### Brief
Replace "locality" with "site" in the lines from the one containing "genus: Allamanda" up to and including the one containing "genus: Palicourea", and give only those lines with everything else unchanged.

(Saved data entries)
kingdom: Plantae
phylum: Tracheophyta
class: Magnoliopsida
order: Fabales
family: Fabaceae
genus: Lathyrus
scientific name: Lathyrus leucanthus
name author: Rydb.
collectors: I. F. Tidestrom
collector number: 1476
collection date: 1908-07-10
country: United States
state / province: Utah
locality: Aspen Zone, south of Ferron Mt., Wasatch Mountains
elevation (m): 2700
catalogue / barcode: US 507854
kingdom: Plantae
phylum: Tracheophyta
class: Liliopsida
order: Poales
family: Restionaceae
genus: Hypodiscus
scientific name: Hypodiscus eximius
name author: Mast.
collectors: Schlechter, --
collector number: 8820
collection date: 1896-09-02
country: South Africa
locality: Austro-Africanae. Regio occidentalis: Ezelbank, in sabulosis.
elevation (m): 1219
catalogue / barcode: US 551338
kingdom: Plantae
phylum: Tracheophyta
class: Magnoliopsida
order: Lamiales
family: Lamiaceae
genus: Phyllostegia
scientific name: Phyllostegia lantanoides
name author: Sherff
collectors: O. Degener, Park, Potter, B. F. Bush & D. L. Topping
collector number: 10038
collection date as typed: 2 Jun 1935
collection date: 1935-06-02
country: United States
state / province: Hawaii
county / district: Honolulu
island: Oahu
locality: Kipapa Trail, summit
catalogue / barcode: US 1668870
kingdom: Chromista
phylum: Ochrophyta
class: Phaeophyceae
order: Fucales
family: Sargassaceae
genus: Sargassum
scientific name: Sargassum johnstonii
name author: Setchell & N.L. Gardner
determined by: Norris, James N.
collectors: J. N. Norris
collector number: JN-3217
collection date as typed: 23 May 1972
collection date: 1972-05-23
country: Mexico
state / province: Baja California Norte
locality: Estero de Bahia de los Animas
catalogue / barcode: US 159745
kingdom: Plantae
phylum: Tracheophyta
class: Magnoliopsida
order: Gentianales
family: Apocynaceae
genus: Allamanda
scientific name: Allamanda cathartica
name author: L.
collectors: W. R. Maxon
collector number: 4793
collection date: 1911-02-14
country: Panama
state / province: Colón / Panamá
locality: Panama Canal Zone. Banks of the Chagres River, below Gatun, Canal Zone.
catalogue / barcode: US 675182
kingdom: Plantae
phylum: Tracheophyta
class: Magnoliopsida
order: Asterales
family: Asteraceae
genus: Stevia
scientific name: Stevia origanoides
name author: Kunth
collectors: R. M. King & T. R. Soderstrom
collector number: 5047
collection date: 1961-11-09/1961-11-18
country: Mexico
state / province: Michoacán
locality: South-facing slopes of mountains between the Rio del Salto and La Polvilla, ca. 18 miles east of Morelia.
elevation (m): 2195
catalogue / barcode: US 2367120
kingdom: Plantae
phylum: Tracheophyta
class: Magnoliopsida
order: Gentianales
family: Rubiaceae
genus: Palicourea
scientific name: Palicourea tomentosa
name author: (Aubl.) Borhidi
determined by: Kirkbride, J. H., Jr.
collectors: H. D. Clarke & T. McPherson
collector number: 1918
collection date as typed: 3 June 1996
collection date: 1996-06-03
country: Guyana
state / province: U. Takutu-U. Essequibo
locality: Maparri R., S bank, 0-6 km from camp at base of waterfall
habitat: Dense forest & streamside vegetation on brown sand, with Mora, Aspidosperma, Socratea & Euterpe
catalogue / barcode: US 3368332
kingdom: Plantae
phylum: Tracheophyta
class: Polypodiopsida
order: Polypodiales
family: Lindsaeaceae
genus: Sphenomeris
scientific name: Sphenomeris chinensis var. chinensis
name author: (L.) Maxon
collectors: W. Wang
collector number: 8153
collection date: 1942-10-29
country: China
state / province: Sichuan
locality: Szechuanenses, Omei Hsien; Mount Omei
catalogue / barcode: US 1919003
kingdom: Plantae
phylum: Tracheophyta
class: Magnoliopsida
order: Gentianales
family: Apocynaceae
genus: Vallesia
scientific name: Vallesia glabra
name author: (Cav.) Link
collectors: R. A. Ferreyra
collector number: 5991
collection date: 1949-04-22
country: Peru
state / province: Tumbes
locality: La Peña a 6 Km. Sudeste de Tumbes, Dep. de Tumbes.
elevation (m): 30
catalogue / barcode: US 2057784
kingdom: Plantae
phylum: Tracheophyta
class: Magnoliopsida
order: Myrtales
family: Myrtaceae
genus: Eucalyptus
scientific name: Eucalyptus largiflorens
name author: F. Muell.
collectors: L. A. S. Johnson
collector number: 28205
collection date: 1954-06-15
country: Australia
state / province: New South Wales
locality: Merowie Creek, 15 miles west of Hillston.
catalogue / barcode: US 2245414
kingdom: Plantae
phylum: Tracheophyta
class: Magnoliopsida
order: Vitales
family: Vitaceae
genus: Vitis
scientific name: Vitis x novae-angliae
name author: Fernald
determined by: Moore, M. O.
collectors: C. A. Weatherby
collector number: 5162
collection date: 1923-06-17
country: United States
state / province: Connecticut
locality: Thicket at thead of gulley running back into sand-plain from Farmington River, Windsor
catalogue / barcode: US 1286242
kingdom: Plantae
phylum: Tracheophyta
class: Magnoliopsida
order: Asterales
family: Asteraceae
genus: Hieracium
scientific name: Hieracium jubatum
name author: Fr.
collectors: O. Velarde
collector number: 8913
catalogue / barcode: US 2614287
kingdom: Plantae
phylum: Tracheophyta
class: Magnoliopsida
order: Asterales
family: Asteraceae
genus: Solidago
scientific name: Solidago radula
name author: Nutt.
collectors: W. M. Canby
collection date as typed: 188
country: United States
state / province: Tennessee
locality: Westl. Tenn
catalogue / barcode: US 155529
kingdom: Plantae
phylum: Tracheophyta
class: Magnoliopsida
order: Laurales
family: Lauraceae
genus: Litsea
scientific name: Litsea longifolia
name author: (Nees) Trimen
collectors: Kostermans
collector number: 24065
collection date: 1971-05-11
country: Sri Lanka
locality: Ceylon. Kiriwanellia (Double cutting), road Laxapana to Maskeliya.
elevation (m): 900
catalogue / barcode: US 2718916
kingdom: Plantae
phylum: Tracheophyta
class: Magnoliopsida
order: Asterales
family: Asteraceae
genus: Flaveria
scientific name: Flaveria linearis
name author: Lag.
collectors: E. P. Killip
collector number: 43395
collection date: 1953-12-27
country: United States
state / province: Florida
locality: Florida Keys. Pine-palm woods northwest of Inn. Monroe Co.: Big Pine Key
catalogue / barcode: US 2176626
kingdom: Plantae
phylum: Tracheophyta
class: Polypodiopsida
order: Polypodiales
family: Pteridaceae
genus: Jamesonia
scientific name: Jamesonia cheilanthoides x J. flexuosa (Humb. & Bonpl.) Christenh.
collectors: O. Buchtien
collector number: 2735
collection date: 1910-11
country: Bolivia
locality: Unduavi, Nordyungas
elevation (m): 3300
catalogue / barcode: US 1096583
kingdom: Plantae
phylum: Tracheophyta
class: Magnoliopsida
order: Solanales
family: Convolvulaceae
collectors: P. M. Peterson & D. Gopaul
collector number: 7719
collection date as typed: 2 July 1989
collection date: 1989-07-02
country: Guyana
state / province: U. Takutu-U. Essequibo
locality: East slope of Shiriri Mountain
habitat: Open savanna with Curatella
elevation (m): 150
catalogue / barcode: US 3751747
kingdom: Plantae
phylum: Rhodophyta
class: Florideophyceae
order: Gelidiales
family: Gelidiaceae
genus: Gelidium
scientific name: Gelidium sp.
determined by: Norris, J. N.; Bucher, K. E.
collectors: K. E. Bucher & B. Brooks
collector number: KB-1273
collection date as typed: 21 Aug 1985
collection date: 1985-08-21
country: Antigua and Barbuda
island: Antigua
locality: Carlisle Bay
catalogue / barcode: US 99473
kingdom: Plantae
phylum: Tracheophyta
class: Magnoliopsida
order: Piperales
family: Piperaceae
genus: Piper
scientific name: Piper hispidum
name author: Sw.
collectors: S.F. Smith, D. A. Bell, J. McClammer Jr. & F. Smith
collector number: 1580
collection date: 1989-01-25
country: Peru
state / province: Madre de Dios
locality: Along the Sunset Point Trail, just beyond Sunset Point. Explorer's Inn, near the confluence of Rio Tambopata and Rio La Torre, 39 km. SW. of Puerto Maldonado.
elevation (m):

### Output of the exercise
genus: Allamanda
scientific name: Allamanda cathartica
name author: L.
collectors: W. R. Maxon
collector number: 4793
collection date: 1911-02-14
country: Panama
state / province: Colón / Panamá
site: Panama Canal Zone. Banks of the Chagres River, below Gatun, Canal Zone.
catalogue / barcode: US 675182
kingdom: Plantae
phylum: Tracheophyta
class: Magnoliopsida
order: Asterales
family: Asteraceae
genus: Stevia
scientific name: Stevia origanoides
name author: Kunth
collectors: R. M. King & T. R. Soderstrom
collector number: 5047
collection date: 1961-11-09/1961-11-18
country: Mexico
state / province: Michoacán
site: South-facing slopes of mountains between the Rio del Salto and La Polvilla, ca. 18 miles east of Morelia.
elevation (m): 2195
catalogue / barcode: US 2367120
kingdom: Plantae
phylum: Tracheophyta
class: Magnoliopsida
order: Gentianales
family: Rubiaceae
genus: Palicourea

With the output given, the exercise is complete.